Most of the community names are derived from the original Biblical reference or in honor of army commanders killed in the line of duty. The communities are:  Argaman, Bekaot, Fazael,GIlgal, Gitit, Hamra, Hemdat, Massua, Maskiot, Mevot Jericho, Mechola, Mechora, Naama, Naaran, Netiv HaGedud, Roi, Rotem, Shadmot Mechola, Tomer, Yafit, Yitav.

Agriculture in the Jordan Valley

The special geographic-climatic condition of the Jordan Rift Valley is what makes agriculture the leading economic sector of the region.  The high temperature yields early ripening in the spring and late ripening in autumn, allowing for high financial gains.  The strong sun radiation favorably affects the fruits and vegetables and encourages their growth.  The below average rainfall and moisture contribute to low infestation resulting in high quality crops.

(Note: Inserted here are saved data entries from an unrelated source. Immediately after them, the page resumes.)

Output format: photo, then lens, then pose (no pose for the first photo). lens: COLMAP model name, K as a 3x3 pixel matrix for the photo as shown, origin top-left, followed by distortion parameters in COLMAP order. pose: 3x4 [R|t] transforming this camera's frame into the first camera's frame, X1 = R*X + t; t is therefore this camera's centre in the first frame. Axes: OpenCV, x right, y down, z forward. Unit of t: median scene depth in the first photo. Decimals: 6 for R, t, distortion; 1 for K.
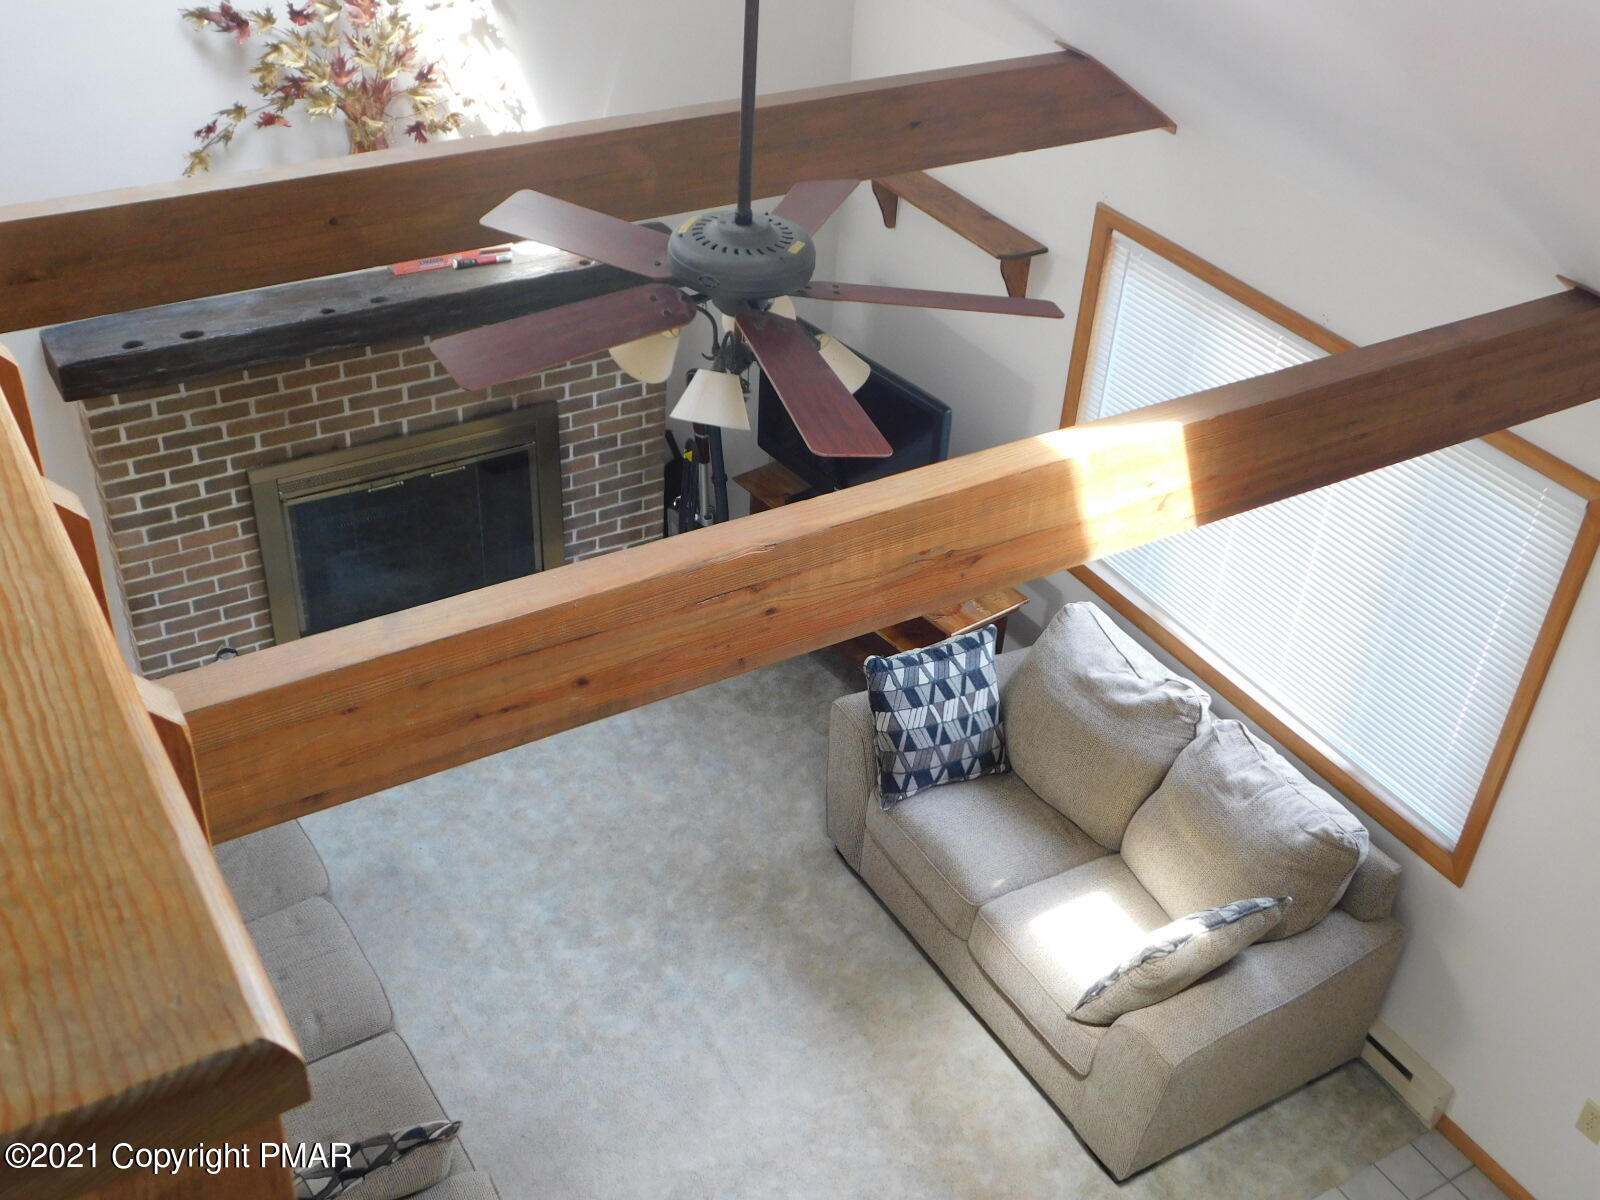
lens RADIAL K [[1681.7, 0, 801.1], [0, 1681.7, 597.5], [0, 0, 1]] dist [0.002351, 0.000000]
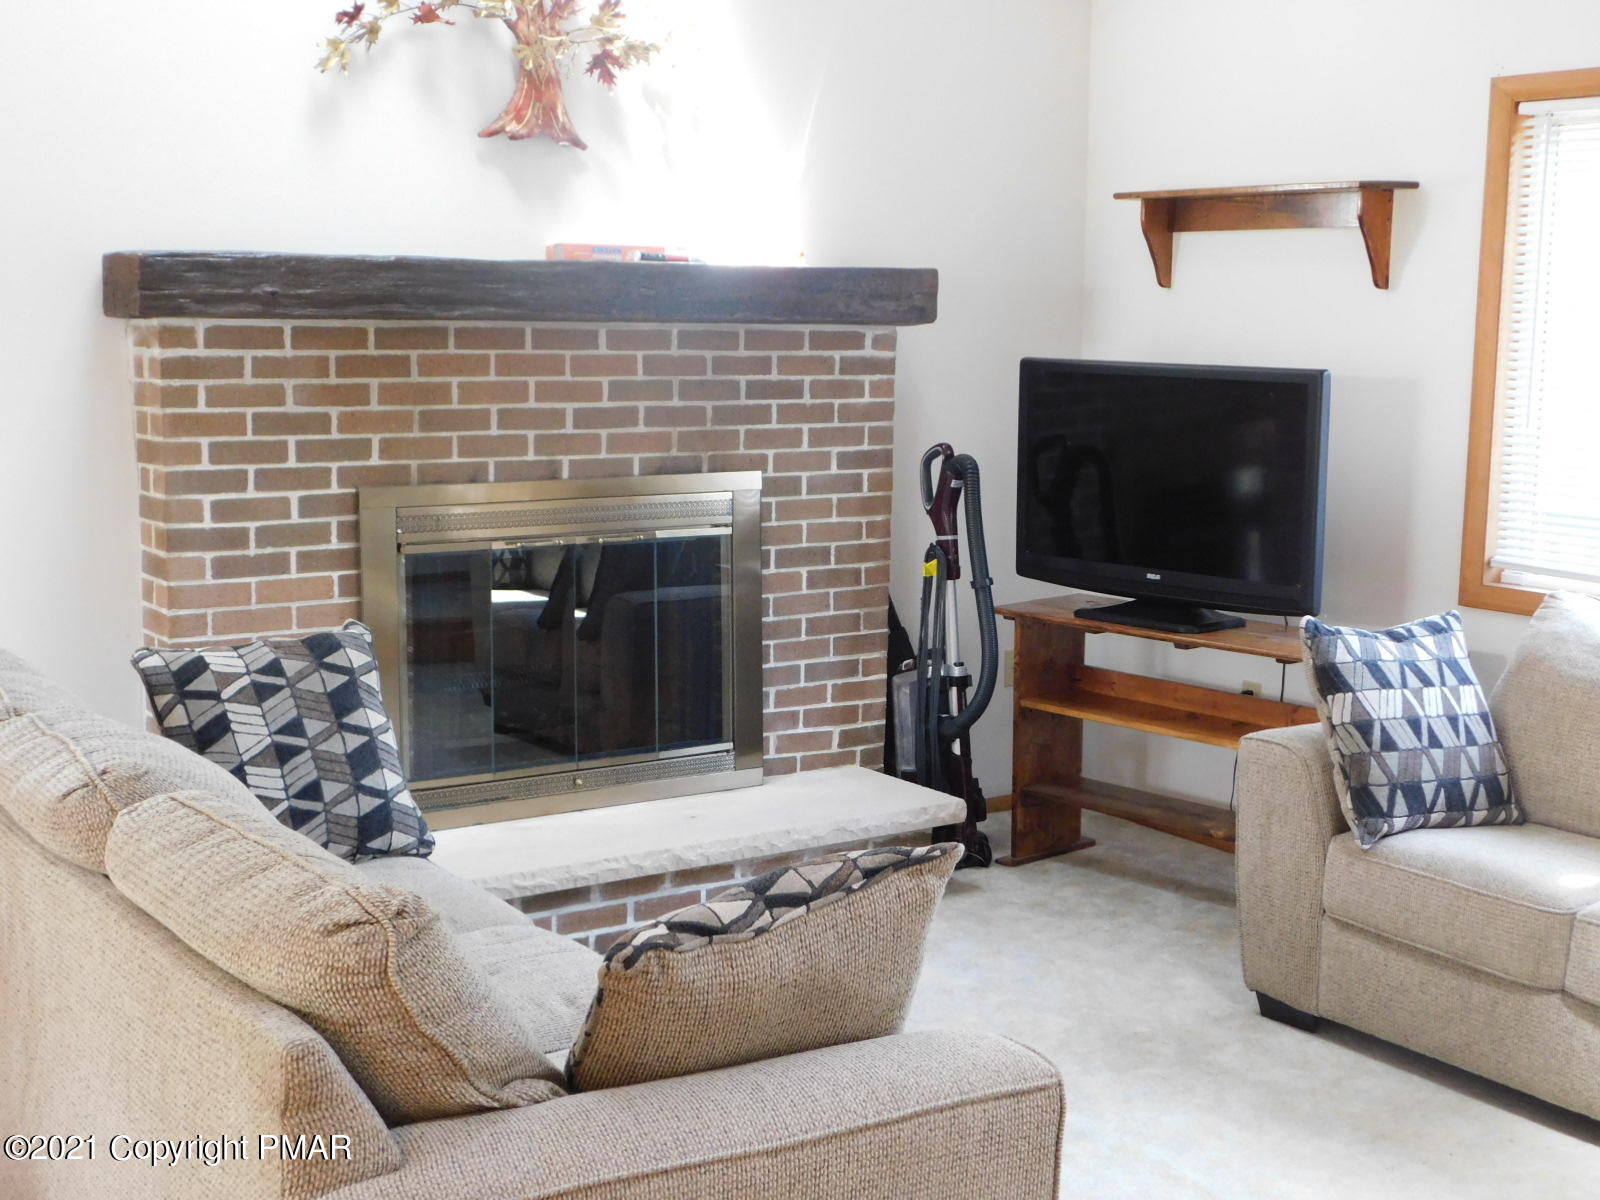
lens RADIAL K [[2097.9, 0, 798.4], [0, 2097.9, 604.9], [0, 0, 1]] dist [0.009857, 0.000000]
pose [[0.997243, -0.050899, 0.054001, -0.198423], [0.069827, 0.889961, -0.450660, 0.378579], [-0.025120, 0.453188, 0.891061, 0.241581]]
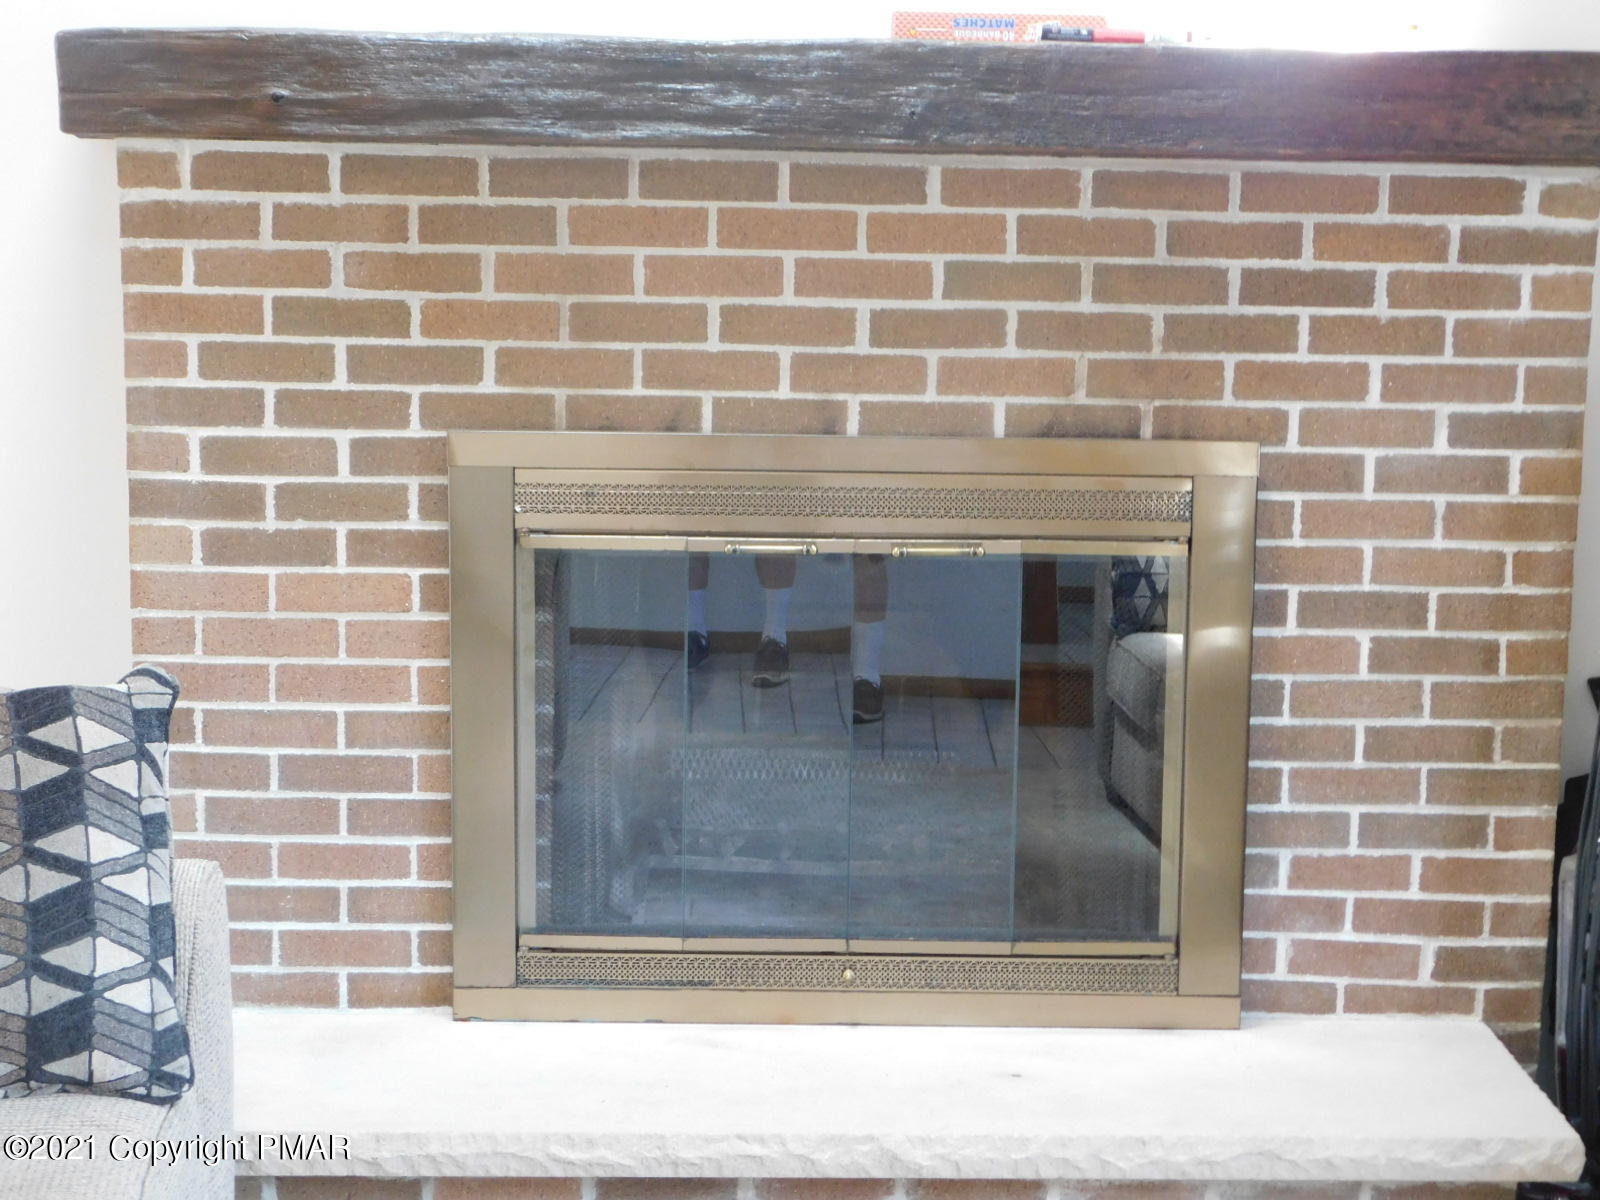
lens RADIAL K [[2754.1, 0, 800.5], [0, 2754.1, 597.8], [0, 0, 1]] dist [0.020552, 0.000000]
pose [[0.867351, 0.044825, -0.495675, 0.083822], [-0.260944, 0.889028, -0.376214, 0.195561], [0.423805, 0.455653, 0.782796, 0.530864]]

On the other hand, some of these conditions create burdensome difficulties for the farmers.  Salt content – below most of the Jordan Valley's soil is lime-rich marlstone, sediment left from salt water that covered the Jordan Valley in the past. This makes it difficult for vegetables and vineyards to grow and requires sluicing the soil and using large amounts of irrigation.  Climate- the high temperatures are an advantage in the winter (18-200 C), but become a serious disadvantage in the summer (37-380 C). The harsh climate causes strong winds to blow from the western hills, increases the amount of evaporation and dryness (2000 mm a year), and limiting possibilities in the summer.  Water- agriculture depends entirely on artificial irrigation.  The farmers have four sources of water:  1) good water from the wells of the Mekorot Company which are inadequate during the demanding season. In addition, the water level drops from year to year due to intense pumping and causes saline water and stops the pumping.  The other source of water is inferior quality water, including; 2) winter floodwater that flows from the Nablus region to the Tirza reservoir; 3) water from the Jordan River which has a high saline level and is appropriate only to irrigate date palms; 4) treated waste water from East Jerusalem and from the Kidron stream.

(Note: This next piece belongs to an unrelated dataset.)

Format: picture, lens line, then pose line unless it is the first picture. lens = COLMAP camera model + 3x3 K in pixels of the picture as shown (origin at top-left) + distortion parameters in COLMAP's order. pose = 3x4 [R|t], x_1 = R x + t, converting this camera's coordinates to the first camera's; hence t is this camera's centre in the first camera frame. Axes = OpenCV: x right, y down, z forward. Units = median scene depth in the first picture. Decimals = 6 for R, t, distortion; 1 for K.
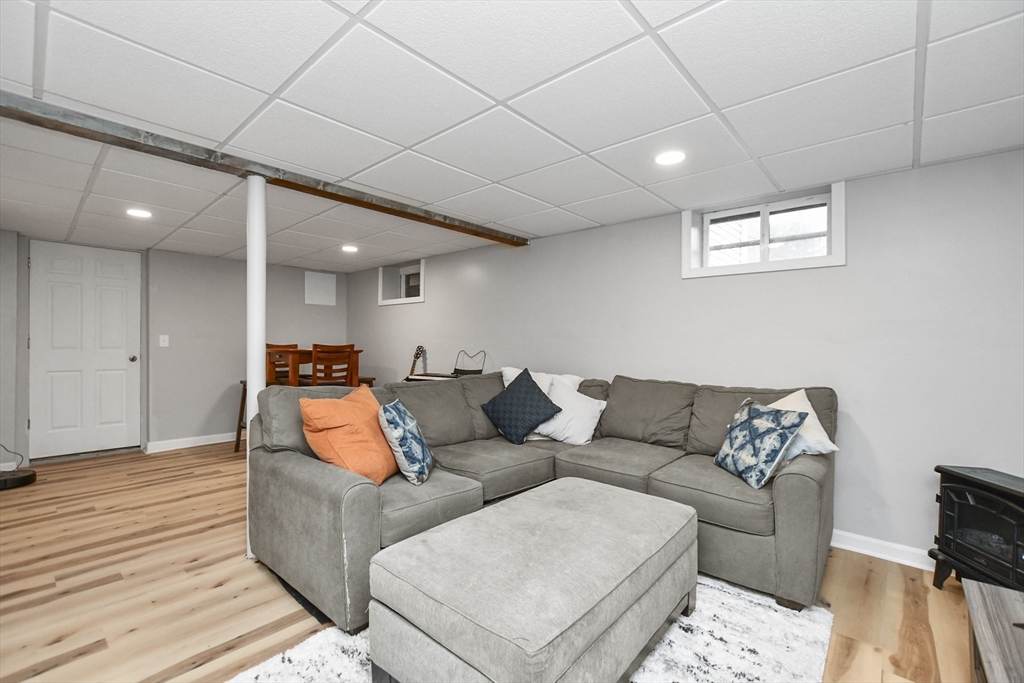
lens RADIAL K [[430.8, 0, 515.0], [0, 430.8, 347.7], [0, 0, 1]] dist [-0.017209, 0.000477]
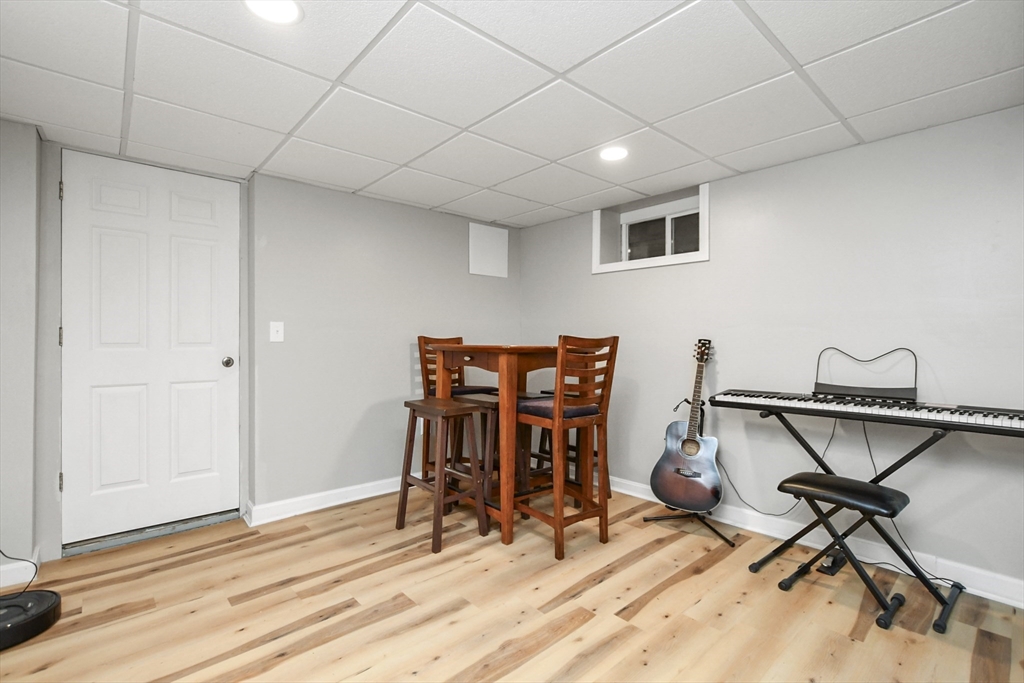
lens RADIAL K [[451.2, 0, 509.5], [0, 451.2, 342.9], [0, 0, 1]] dist [-0.012002, 0.003595]
pose [[0.992819, -0.002118, -0.119610, -0.434201], [0.002436, 0.999994, 0.002517, -0.001613], [0.119604, -0.002790, 0.992818, 0.424915]]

The value of agricultural production in the Jordan Valley is about 500 million NIS and the cultivated area is about 33,000 dunam.
The rapid development of the agro-technical technologies, high quality professional guidance and an independent research and development unit, have brought stability in the past five years to many of the major crops and allowed them to expand each year.  These crops include 14,000 dunam of top quality dates with 0ver 80% exported;

4,600 dunam of table grapes 70% of the yield is exported and is half of the grape export of the State of Israel.  Bell Peppers are a major vegetable produced in the region on 3,100 dunam.  A variety of brands and colors result in a high yield, grown primarily in the local soil and in different types of structures.  Peppers are also grown in the open field during the autumn and winter months. Herbs and Spices are grown in about 3,000 dunam and comprise 40% of Israel's yearly export.  The herbs are grown all year round and with the help of the professional supervisors and R&D have developed methods appropriate for cultivation in the Jordan Valley summer heat.  As a result, produce is marketed all year round.  The growers have to meet the stringent standards of the export agencies, with a stress upon completely bug-free crops, controlled usage of chemicals and strict requirements for packing houses and refrigeration.  The major herbs grown are; basil, arugula, spearmint, tarragon and chives.
Other agricultural crops include; cherry tomatoes, eggplants, flowers, citrus fruits, olives, pomegranates, chicken, turkey, dairy, goats and sheep.